9. Art Decade: These sounds are a continuous sound of “Warszawa.” There’s a darkness here, instrumentality, and electronic, sounds…oh wait, there are frogs here too? Or just the sounds of a swamp? It seems like a fitting weirdness. Because if you’re like me, you impression of Bowie, period, is that he’s weird. Now I am picturing the cover of this record, which I know to be very bright: Bowie in a dark coat with a big collar, but with a swoop of bright red-orange hair. Sheffield told me that this is a still from The Man Who Fell To Earth. Actually, it’s the movie’s poster. What a wonderful juxtaposition for such a dark album. Everything about Bowie seems to be thematic, even though those themes are constantly changing. I love anything that is thematic. And after this Live-Blog is over, I’ll need to be spending a lot more time with Low. 

10. Weeping Wall: This already sounds happier. Maybe its the tinkle of piano and light, timbre of that xylophone, or whatever. The Internet tells me this track wants to evoke the misery of the Berlin Wall. Honestly, the xylophone makes it sound more upbeat than what I assume The Iron Curtain was truly like. Another instrumental song, only at 3:28. I’ll say that the longest song on this record, is the darkest. And before I got to “Warszawa” I had no idea it could get darker. But this stands the test of time. At first I was saying that this record sounds better than New Indie Rock being released today. And now I’m thinking this record is much more important for the New Indie Rock of today: it tells you that you can do whatever you want, even if it is to make a record that sounds like you are traipsing through the snow of Western Europe contemplating what Freedom means to you–because that is kind of what Low sounds like.

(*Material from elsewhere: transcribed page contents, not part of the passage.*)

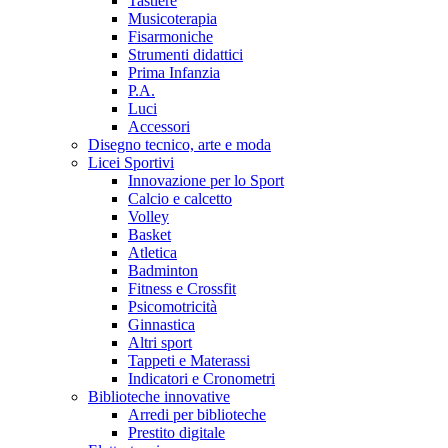
Tastiere
Musicoterapia
Fisarmoniche
Strumenti didattici
Prima Infanzia
P.A.
Luci
Accessori
Disegno tecnico, arte e moda
Licei Sportivi
Innovazione per lo Sport
Calcio e calcetto
Volley
Basket
Atletica
Badminton
Fitness e Crossfit
Psicomotricità
Ginnastica
Altri sport
Tappeti e Materassi
Indicatori e Cronometri
Biblioteche innovative
Arredi per biblioteche
Prestito digitale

11. Subterraneans: Sonically, this sounds exactly what you think it will. It’s a sonic version of an Underling itself. It has a growing synthesizer sound, that only makes you feel like someone is still pushing your head under water. But it also makes you think you’d be able to breathe under water. This is the last track, and proof that there are so few words on this record, but it still allows you to feel every feeling rock music can make you feel: lonely, alive, worried, political, unimportant, and like you’re living in a world that is falling apart at the seams. People say (“people say”) that’s what the 1970s were like, but as a voice of today, I can tell you that it is pretty much what it’s like today. Hm, there’s this nice saxophone ushering me to the end of the record, like it’s all going to be OK. It’s a bit free-jazzy and a bit comforting at the same time. (Note: I do not find free jazz comforting.) Ah, and there’s Bowie’s voice. It sounds backwards. The Internet tells me they’re obscure. No shit, Internet. That is pretty much what this whole record is doing. It’s telling me that Life Is Weird and that Bowie is here to tell me all about how Weird and Lonely it can get. I like that there’s a sax telling me this at the end. As if there’s Hope out there somewhere.

Recap: I had no idea what this record was when I started. I had no idea what it was as I was hearing it for the first time. I had no idea it was mostly instrumental. I knew it was part of the Berlin Trilogy and that it came out after Station To Station, a VASTLY different record. (I guess when you snort as much blow as Bowie was supposedly snorting during the making of Station To Station and give it all up, escape Los Angeles, and go back home abroad, something radical is bound to come out.) I need to read more about Low, whether it’s beloved or not. I know there’s a 33 1/3 book on it and now I wonder what it has to say. I will be listening to this record more, trying to understand it more, but at the same time now that I know it’s background music, it might not get the attention it supposedly deserves? I guess I’ll find out. That’s what the future is for.